The availability of advanced chess analysis at the flick of a smartphone has caused a bizarre balance of power in the media and a certain trepidation among top-level players, as Peter Heine Nielsen, coach of current world champion Magnus Carlsen, points out:
When I started working with Vishy Anand, at a postgame press conference the players would explain the games, and everybody would look at them with excitement and think, “Wow, these guys are clever.” Now, the player in the press conference is a bit nervous because they have only calculated themselves, while all the journalists have been using advanced technology. So they are afraid to say, “I thought this wasn’t a strong move” in case they’re wrong.
So sometimes before a press conference I speak to Magnus and tell him the computer said this or that, just so he knows. The spectator-player dynamic has changed a lot—some of the mystery has gone.
However, while certain “human” aspects of the games have disappeared, recent developments have caused professional players to rethink what they know about their beloved board game. In 2017, a team of scientists at Google-owned DeepMind created AlphaZero, a self-learning “neural network” program that surpassed the strongest chess program after just four hours of playing against itself.
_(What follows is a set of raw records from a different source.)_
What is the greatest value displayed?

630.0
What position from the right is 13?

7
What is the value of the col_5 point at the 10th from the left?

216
“Before the computer boom, and before the neural network boom, we were thinking quite dogmatically,” says Nielsen. “After both occurred, we were forced to rewrite our own solutions. It led to the game becoming more exciting.” Moreover, the two strongest chess engines—Leela (which is based on AlphaZero) and Stockfish—are available online, which signifies a remarkably more distributive and collaborative approach to chess innovation than that which was pioneered by Deep Blue, a closed circuit.
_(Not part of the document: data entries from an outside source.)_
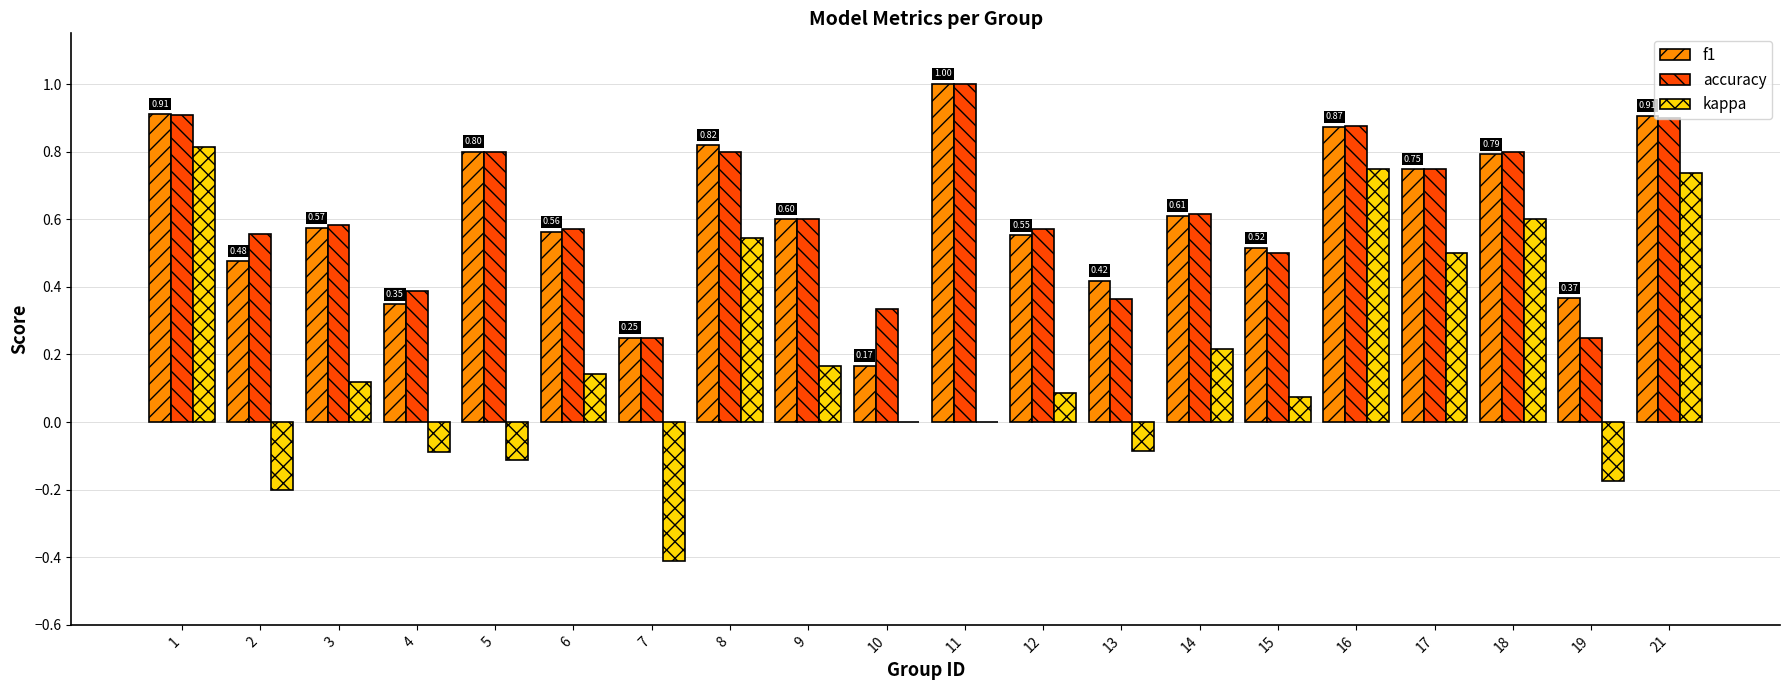

Which series changed the most between 3 and 16?

kappa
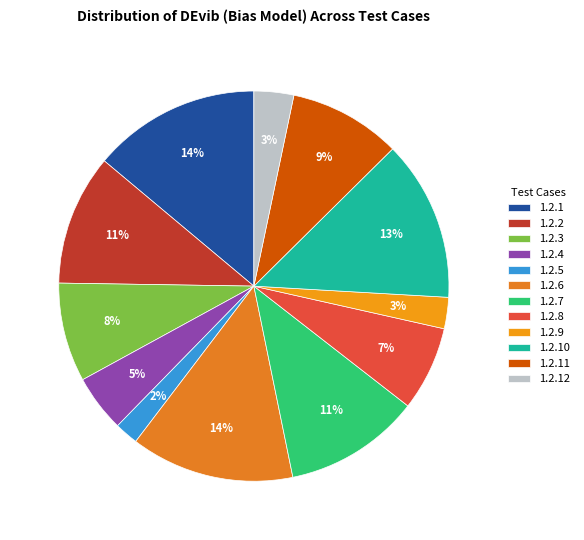

How many segments does this pie chart have?

12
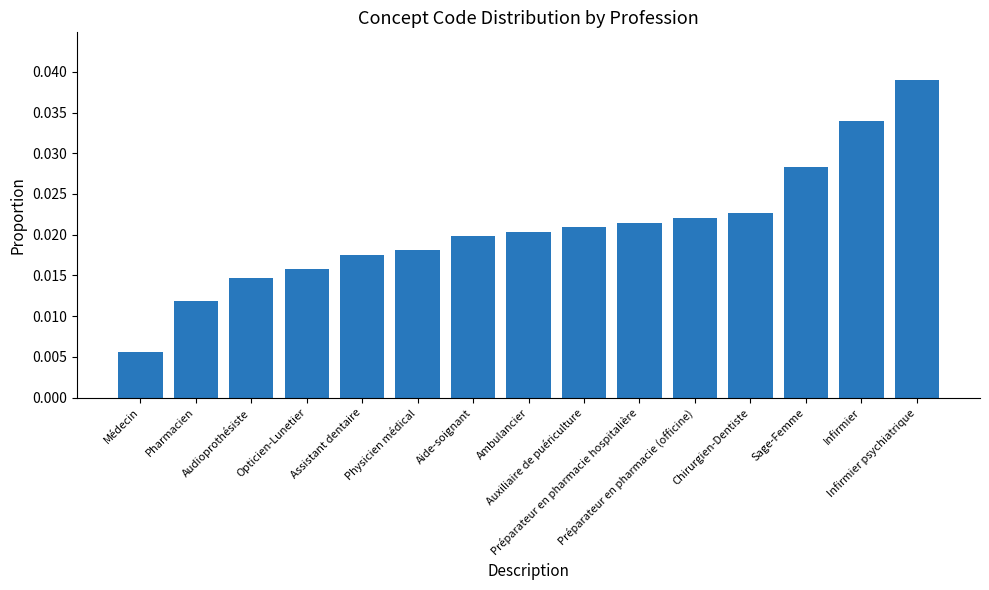

Rank the categories by value from lowest to highest.

Médecin, Pharmacien, Audioprothésiste, Opticien-Lunetier, Assistant dentaire, Physicien médical, Aide-soignant, Ambulancier, Auxiliaire de puériculture, Préparateur en pharmacie hospitalière, Préparateur en pharmacie (officine), Chirurgien-Dentiste, Sage-Femme, Infirmier, Infirmier psychiatrique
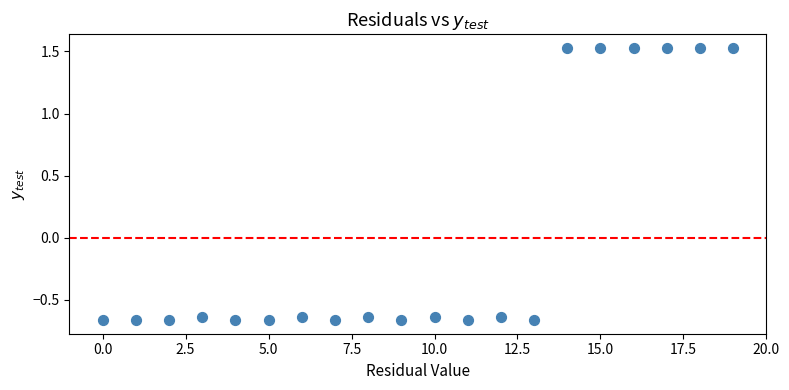

What is the range of Y values (max minus min)?

2.2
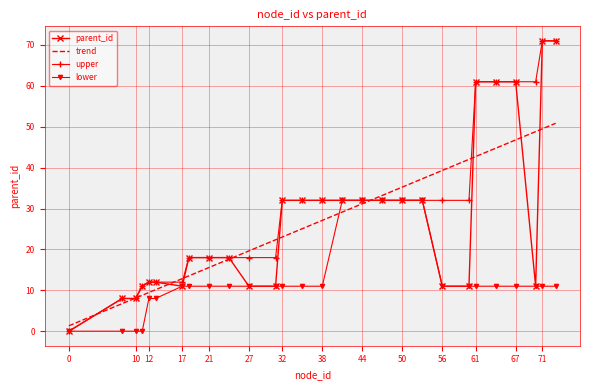

What is the sum of all lower values?

363.0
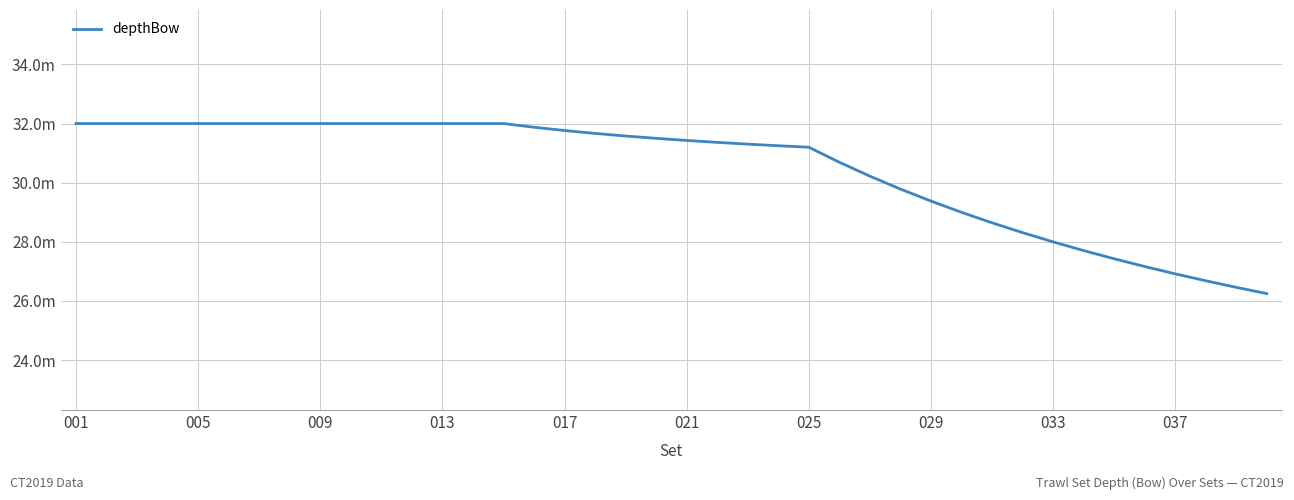

Is this an area chart (filled region under the line)?

No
Despite all their progress, there are still some goals to which innovators in the chess world can aspire. “The next step is for engines to explain what they’re doing,” says Sadler, “so that the average player can understand why an engine says, ‘No, trading that piece is a bad idea.’ ” The relationship remains one of reciprocity.
One thing is certain: Chess programs will remain the most important piece of a professional player’s preparatory arsenal. “Not using a computer to do chess would be like not using a calculator to do math,” says Nielsen, “I like it—but it doesn’t matter if I like it or not. It’s the right way to do it.”